The error I was seeing was only reproducible when using the built-in Prelude.Num.mod, suggesting that there was something wrong with the code generation/compilation itself!

The problem

As part of his investigation, dunham had discovered that the generated scheme code did contain the correct error message, but somehow the generated function call was wrong:

(define PreludeC-45Num-u--mod_Integral_Int 
  (lambda (arg-0 arg-1) 
          (let ((sc0 (PreludeC-45EqOrd-u--C-61C-61_Eq_Int arg-1 (blodwen-toSignedInt 0 63)))) 
            (cond ((equal? sc0 0) (blodwen-euclidMod arg-0 arg-1)) 
                  (else ((Builtin-idris_crash 'erased) "Unhandled input for Prelude.Num.case block in mod at Prelude.Num:131:3--133:40"))))))

That final line evaluating Builtin-idris_crash 'erased, followed by an error string, should just be the evaluation of Builtin-idris_crash applied to that very error string. An extra 'erased was getting in there somehow.

To get a sense of whether this problem was local to the Scheme backends or a more general problem, I checked the behaviour on the other code-gen targets. Unfortunately, I could reproduce the erroneous code generation on both the NodeJS and the Reference-counting C (RefC) backends, meaning the problem was universal.

Show NodeJS code

/* Prelude.Num.mod */
function Prelude_Num_mod_Integral_Int($0, $1) {
 switch(Prelude_EqOrd_x3dx3d_Eq_Int($1, Number(_truncBigInt32(0n)))) {
  case 0: return _mod($0, $1);
  default: return Builtin_idris_crash(undefined)('Unhandled input for Prelude.Num.case block in mod at Prelude.Num:131:3--133:40');
 }
}

Show RefC code

switch(extractInt(var_6)){
      case 0 :
      {
        tmp_15 = mod_Int64(var_0, var_1);
        break;
      }
      default :
      {
        // start Builtin_idris_crash(NULL)                   // Prelude.Num:131:3--133:40
        Value_Arglist *arglist_16 = newArglist(0,1);
        arglist_16->args[0] =  newReference(NULL);
        Value *(*fPtr_17)(Value_Arglist*) = Builtin_idris_crash_arglist;
                                                             // Prelude.Num:131:3--133:40
        Value *closure_17 = (Value*)makeClosureFromArglist(fPtr_17, arglist_16);
                                                             // Prelude.Num:131:3--133:40
        // end   Builtin_idris_crash(NULL)                   // Prelude.Num:131:3--133:40
        Value * var_4 = trampoline(closure_17);              // Prelude.Num:131:3--133:40
        Value * var_5 = (Value*)makeString("Unhandled input for Prelude.Num.case block in mod at Prelude.Num:131:3--133:40");
                                                             // Prelude.Num:131:3--133:40
        tmp_15 = tailcall_apply_closure(var_4, var_5);
        removeReference(var_5);
        removeReference(var_4);
      }
    }

Hunting down the bug

Idris comes with logging functionality for exactly this kind of scenario. So to help me narrow down what was wrong, I tried adding some %logging around the affected code. Unfortunately, neither the compile.casetree or just the compile log topics yielded anything. Fortunately, I had the expected error string: it started with “Unhandled input”. So armed with ripgrep and the Idris2 source tree, I tried searching for that.
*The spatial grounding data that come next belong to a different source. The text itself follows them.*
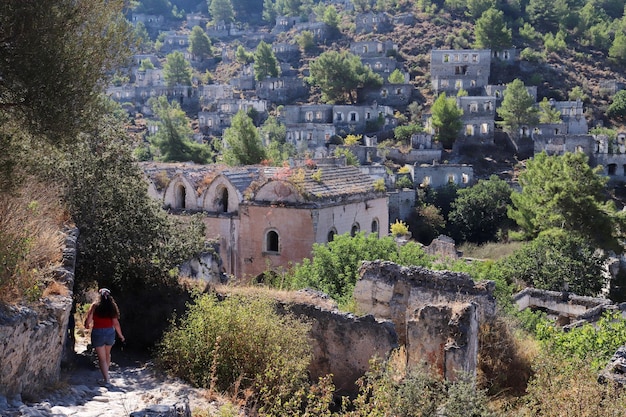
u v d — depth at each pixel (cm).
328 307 1903
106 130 2141
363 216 3788
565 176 4984
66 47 1516
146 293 2094
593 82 13462
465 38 15025
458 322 1644
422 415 1325
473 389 1377
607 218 4838
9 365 1159
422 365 1538
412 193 8400
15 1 1442
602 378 1452
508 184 8550
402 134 10700
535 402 1477
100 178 2072
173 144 8812
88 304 2256
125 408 1238
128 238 2081
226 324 1673
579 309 3697
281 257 3475
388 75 13638
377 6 17688
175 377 1642
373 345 1820
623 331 2028
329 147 9969
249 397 1541
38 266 1484
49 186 1967
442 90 12581
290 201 3466
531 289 3888
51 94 1480
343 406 1482
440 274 2109
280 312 1908
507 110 10819
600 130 11081
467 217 8019
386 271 2189
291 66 15575
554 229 4794
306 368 1823
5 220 1438
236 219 3594
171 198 3838
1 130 1526
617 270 4684
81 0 1552
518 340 2056
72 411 1176
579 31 15538
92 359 1762
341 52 15512
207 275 2867
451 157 10244
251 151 6494
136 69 16225
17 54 1454
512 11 16450
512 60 13712
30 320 1231
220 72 16912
This led me to TTImp.ProcessDef. Ah. Going down a TTImp hole is rarely fun. TTImp is an abbreviation for “Type Theory with Implicits” and is the underlying representation of Idris2 code. As far as I understand, this is roughly the “assembly” of Idris – all Idris code gets turned into TTImp. TTImp is relatively simple, while being powerful enough to express everything you need to be able to reason about a complete Idris program. So yeah, digging through that stuff is seldom fun, but sometimes you just have to.

The error message itself was part of a larger structure of local definitions (a massive where-block) and function calls, which traced back to a function called mkRunTime, specifically lines 804-806:

           let clauses = case cov of
                              MissingCases _ => addErrorCase clauses_init
                              _ => clauses_init

This code was checking if there were any non-covered inputs to the given case-block and if so, used the addErrorCase function (one of the local definitions) to traverse the list of defined case pattern clauses until it reached the final one, at which point it appended a MkCrash clause with the “Unhandled input” error. However, as you can see from the code above, there were no log messages being emitted when this was happening, which explained why I wasn’t getting any log output.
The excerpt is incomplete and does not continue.